Compiti assegnati.
A - Nel testo sul tifo juventino, chi sono gli autori dell'articolo pubblicato sull'inserto «Sette»?
B - Trascriva fedelmente il passo del testo sul tifo juventino che inizia con le parole "Io sono juventino" e termina con le parole "qualsiasi altra squadra.".

Testo della pagina.
Io sono juventino grazie ad Alessandro


Questa mattina, incuriosito dalla copertina, in edicola ho acquistato l’inserto settimanale “Sette” del Corriere Della Sera.
Il titolo e il tema principale della rivista è: “Perché si diventa juventini?
L’articolo in questione (scritto da Daniele Dallera e Roberto De Ponti) ricerca le motivazioni dell’essere tifoso della Juventus, statisticamente la squadra più tifata in Italia, ma il discorso si estende a Milan, Inter, Lazio, Napoli, Roma, Genoa, Fiorentina e a qualsiasi altra squadra.
Mentre leggevo queste pagine, mi interrogavo sul perché anch’io sono juventino, qual’è il motivo per cui la mia squadra ha la maglia zebrata.
In 23 anni, non ci avevo mai riflettuto, ma oggi, spronato da questa lettura, l’ho fatto.

Voci del dataset.

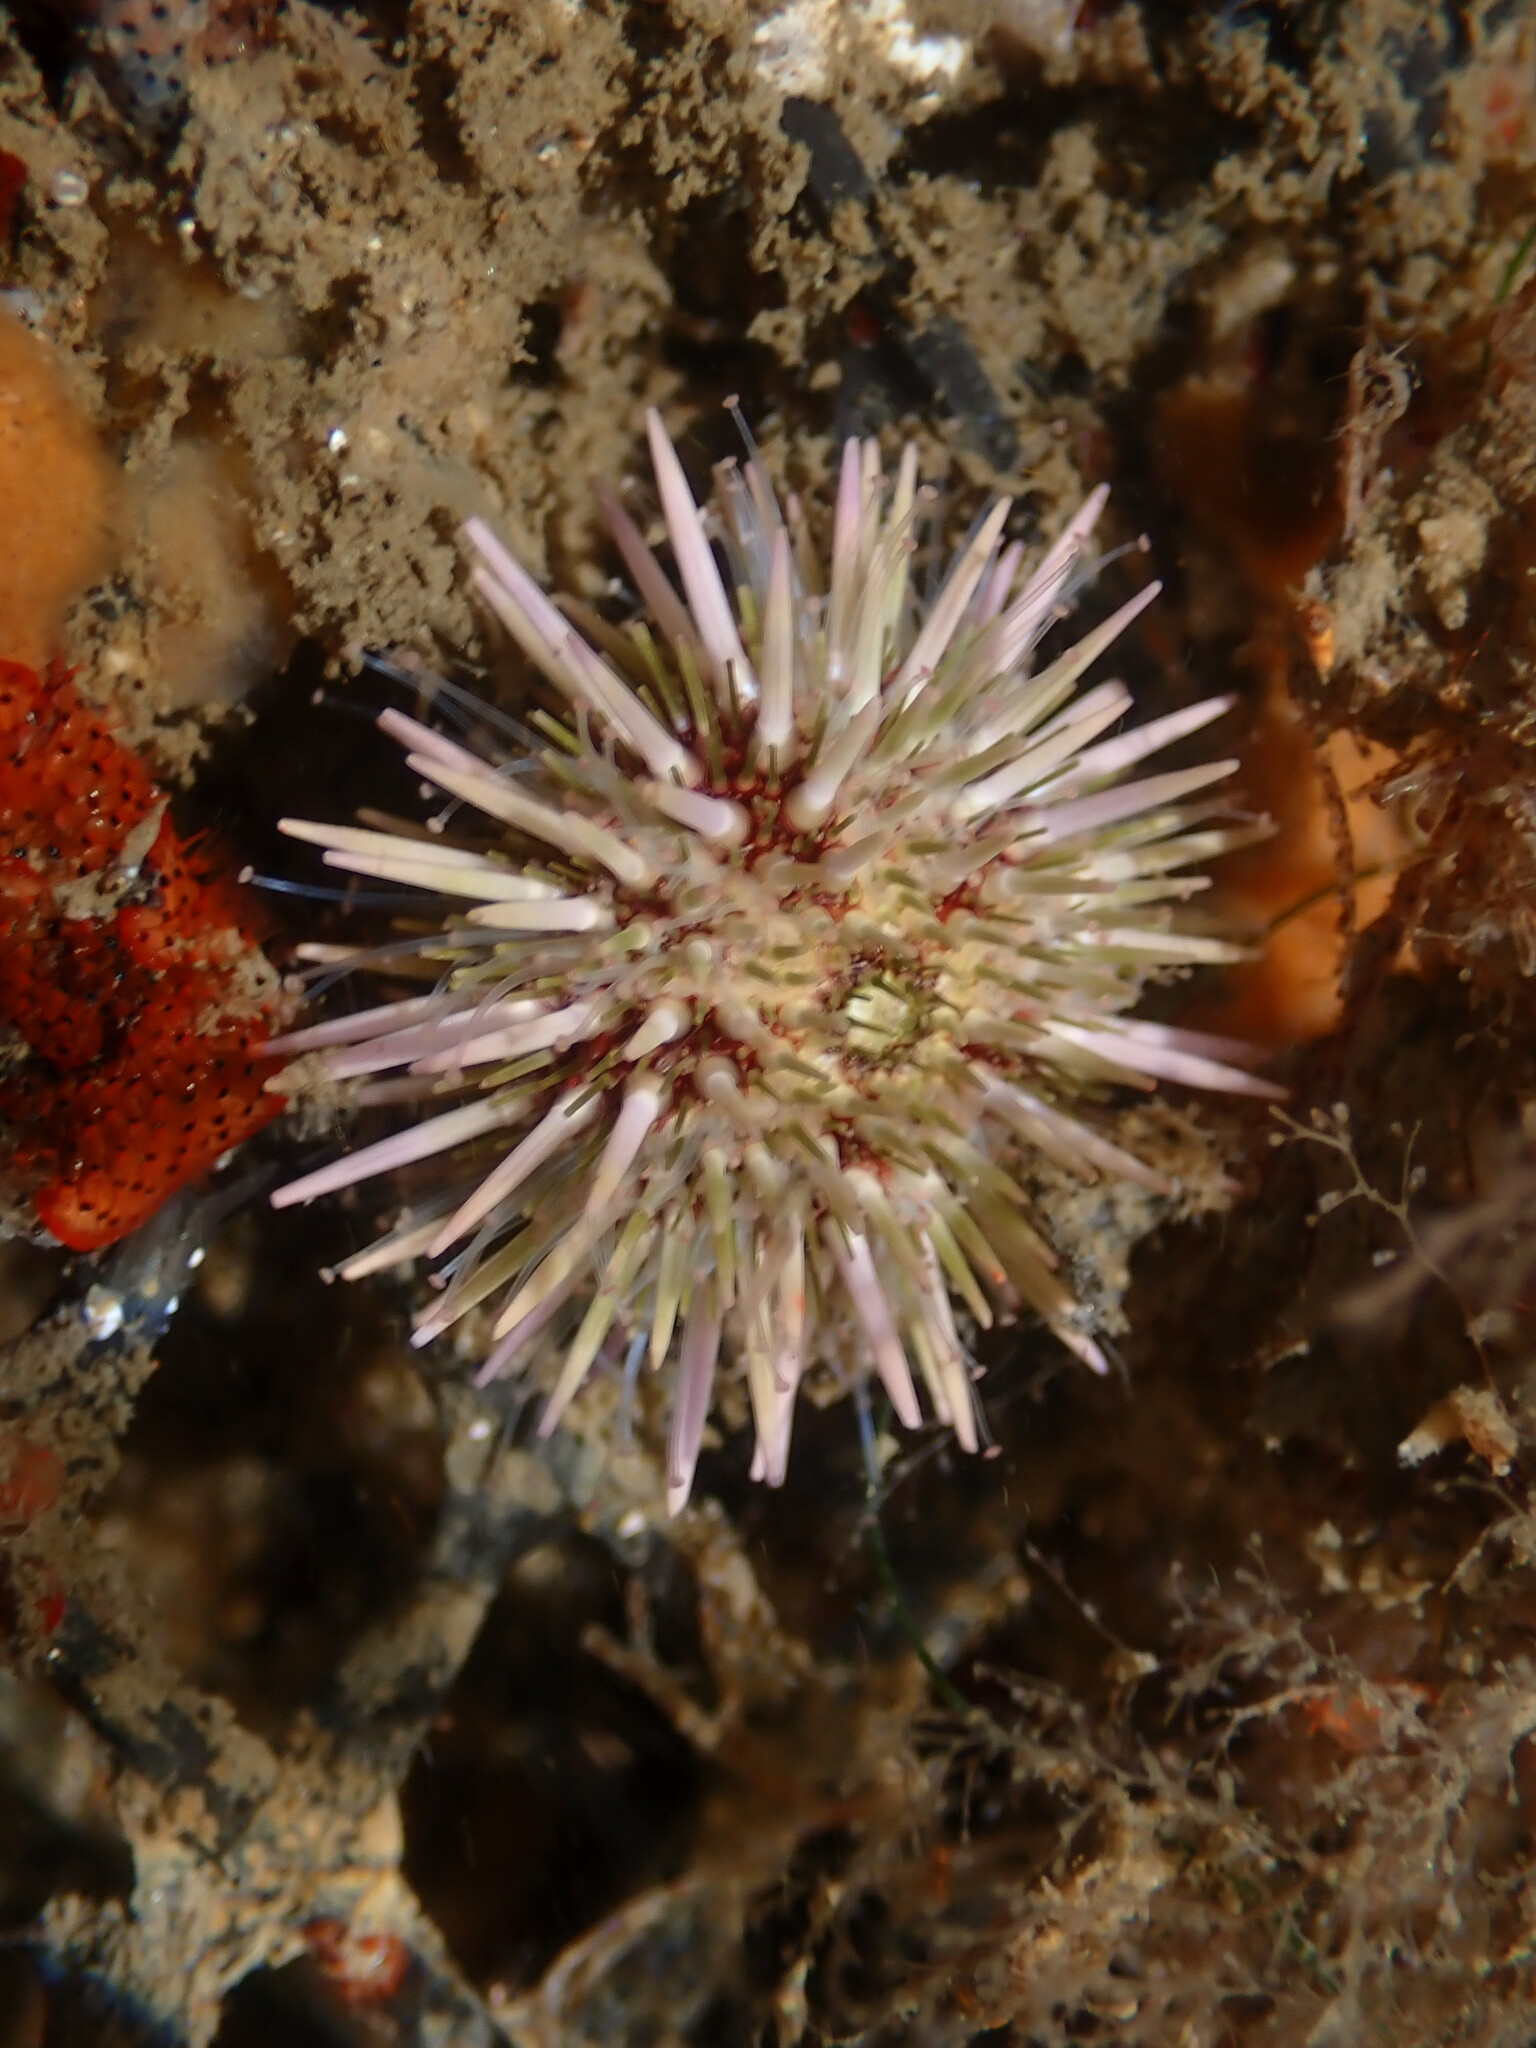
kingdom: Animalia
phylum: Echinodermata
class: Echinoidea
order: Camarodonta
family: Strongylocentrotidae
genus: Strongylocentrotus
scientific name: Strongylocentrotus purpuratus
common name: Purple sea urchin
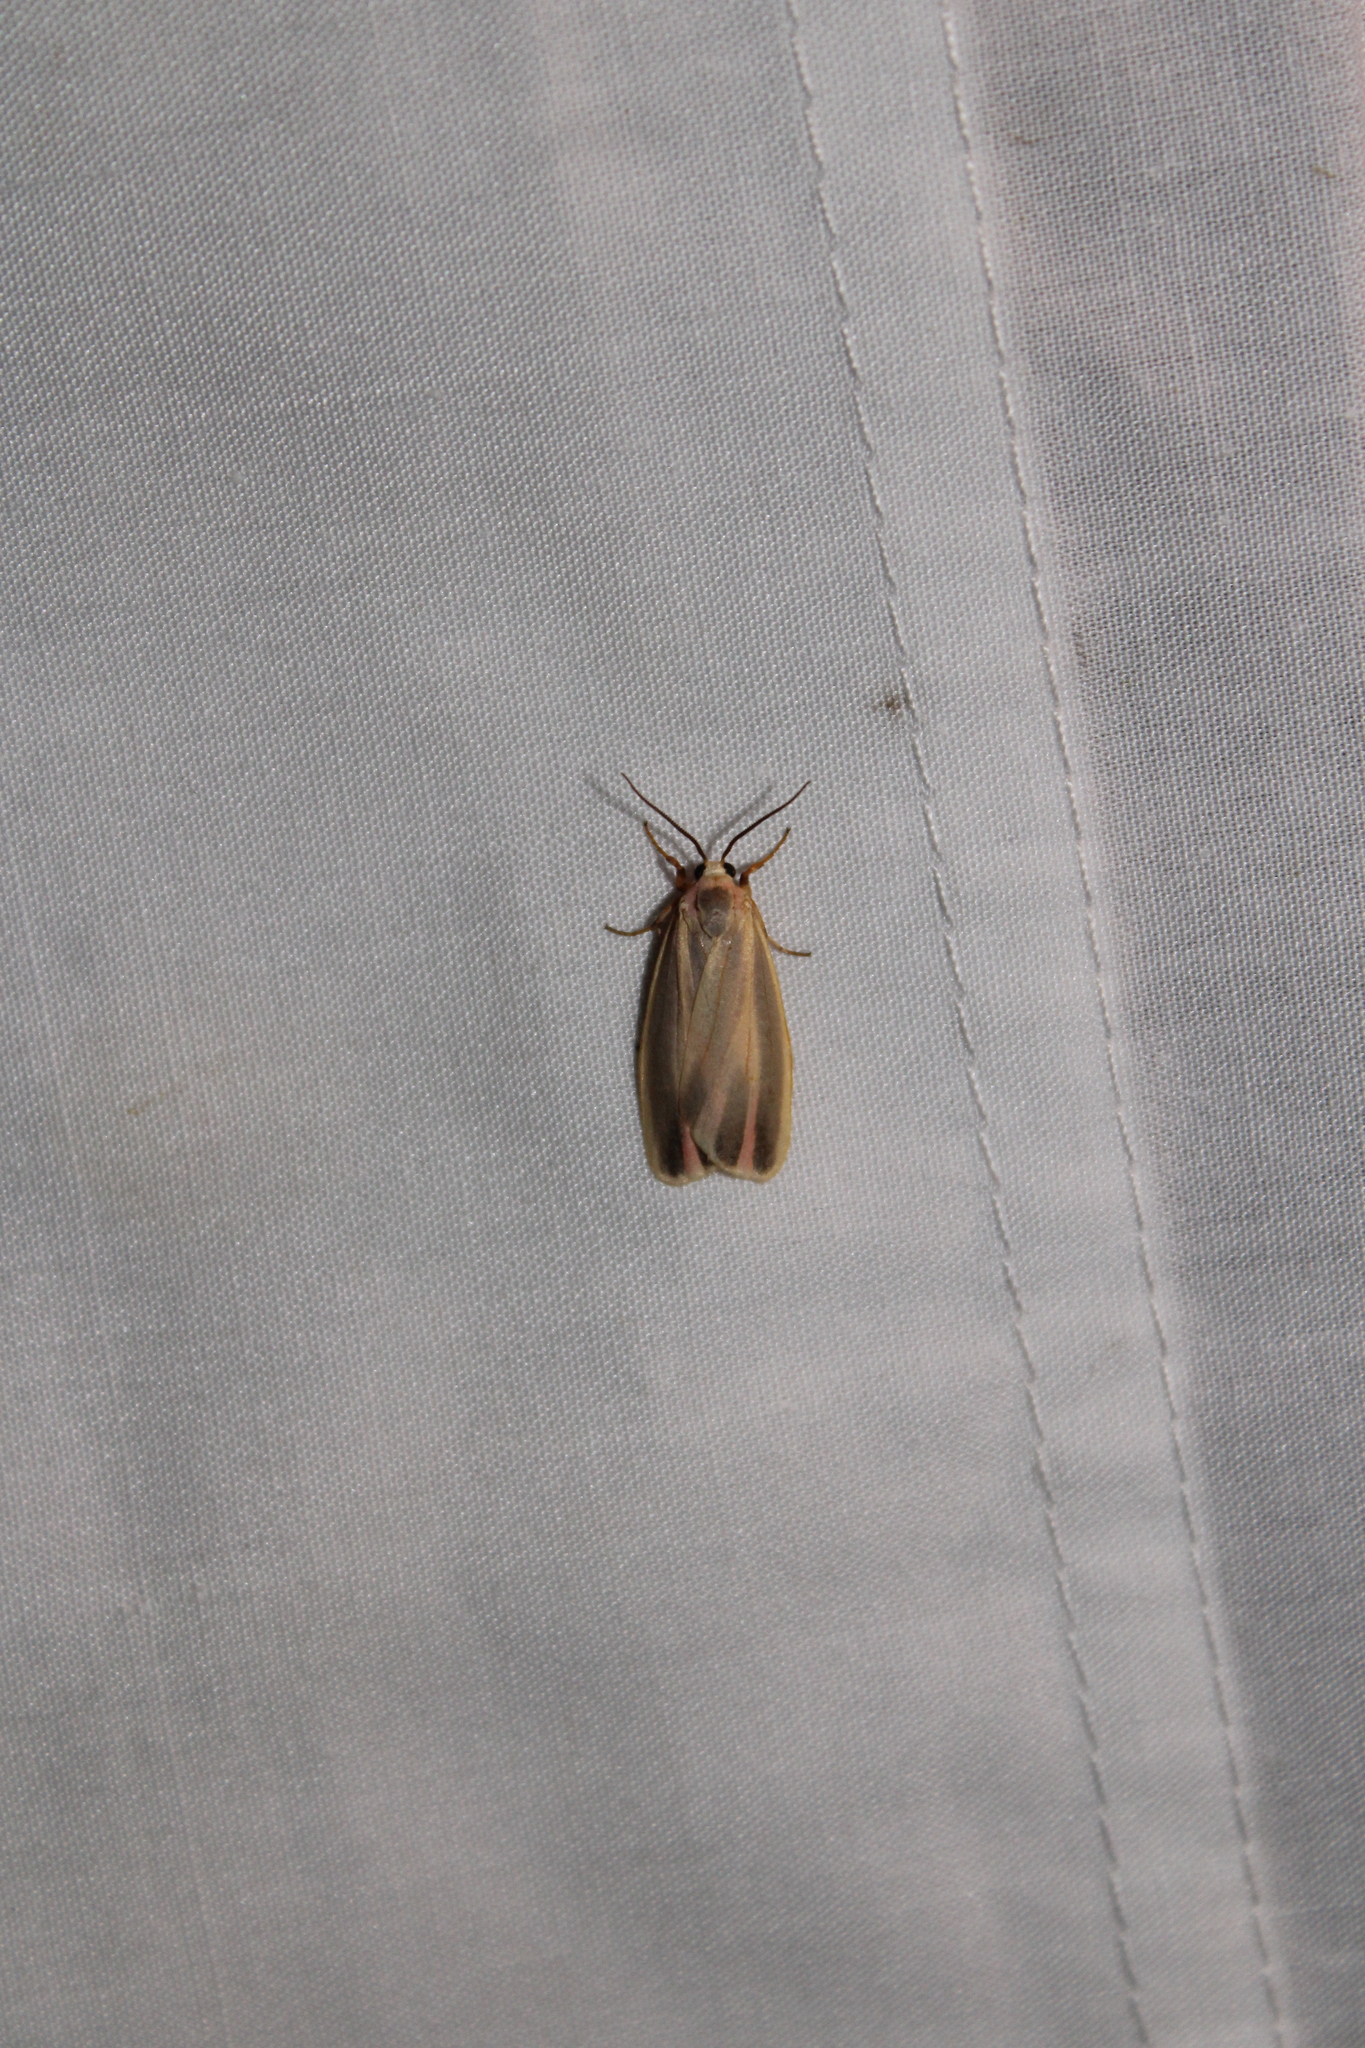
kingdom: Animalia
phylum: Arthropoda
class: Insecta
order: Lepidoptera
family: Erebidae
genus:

Risposte ai compiti.
A - Daniele Dallera e Roberto De Ponti.

B -
Io sono juventino grazie ad Alessandro


Questa mattina, incuriosito dalla copertina, in edicola ho acquistato l’inserto settimanale “Sette” del Corriere Della Sera.
Il titolo e il tema principale della rivista è: “Perché si diventa juventini?
L’articolo in questione (scritto da Daniele Dallera e Roberto De Ponti) ricerca le motivazioni dell’essere tifoso della Juventus, statisticamente la squadra più tifata in Italia, ma il discorso si estende a Milan, Inter, Lazio, Napoli, Roma, Genoa, Fiorentina e a qualsiasi altra squadra.